Text shown:

*** Begin section ***

This robust performance was attributed to a higher volume of equipment deliveries by its partner and more favorable blended commission rates. The strength and stability of this crucial partnership were underscored in December 2025 when the sales agreement with GE HealthCare was extended for a fifth time, now running through the end of 2030. This long-term commitment provides significant visibility and security for a major portion of Vaso's revenue stream.
Further evidence of this segment's momentum can be found in the company's balance sheet. Deferred revenue, a key indicator of future business, grew by 10.6% to $38.6 million as of December 31, 2025. The company stated this increase was primarily due to order bookings in the professional sales service segment outpacing equipment deliveries, signaling a strong pipeline of revenue to be recognized in upcoming quarters.
Deconstructing a Complex Bottom Line
While the headline numbers of record revenue and increased net income paint a positive picture, a deeper look at Vaso’s financials reveals a more nuanced story. The company reported a net income of $1.1 million for the fourth quarter of 2025, a decrease from the $2.1 million reported in the same period of 2024. This decline was primarily attributed to a write-down for impairment of goodwill and a 5.9% increase in selling, general, and administrative (SG&A) expenses, which were partially offset by tax benefits.
Furthermore, the company's Adjusted EBITDA (earnings before interest, taxes, depreciation, and amortization), a non-GAAP metric used to evaluate core operational performance, told a different story than net income. For the full year, Adjusted EBITDA was negative $1.5 million, a significant swing from a positive $1.0 million in 2024. This discrepancy highlights the impact of several key items on the company's GAAP-reported net income.

*** End section ***

The data:
*** Begin section ***

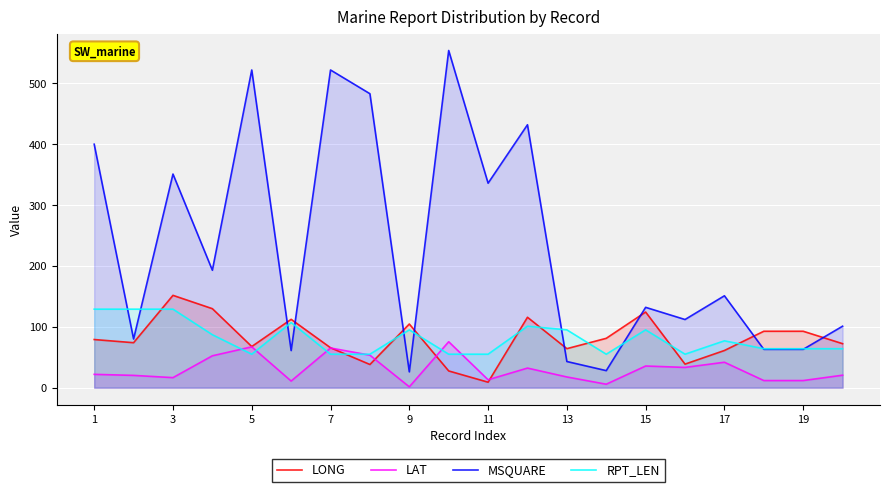

In LONG, how many points are higher than both neighbors (excluding endpoints)?

5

*** End section ***

Problems and tasks:
(a) In the article about Vaso's financial results, through what date does the extended sales agreement with GE HealthCare now run?
(b) Pick up the article about Vaso's financial results after its last sentence and carry it on.

Outputs by task:
(a) Through the end of 2030.

(b)
The positive net income was bolstered by a $2.9 million income tax benefit and the gain on the sale of the IT business. When these items, along with non-cash charges like depreciation, amortization, and goodwill impairment, are factored out, the resulting Adjusted EBITDA figure suggests underlying operational profitability faced pressure during the year, largely from rising SG&A costs related to personnel and travel in its growth segments.
Despite the mixed profitability signals, the company’s ability to generate $9.3 million in cash from its operating activities is a powerful testament to its financial health. This strong cash generation, which significantly improved from $3.3 million in 2024, allowed Vaso to increase its cash and cash equivalents to $35.1 million, fortifying its balance sheet and providing ample capital for future strategic investments in its streamlined and focused business lines.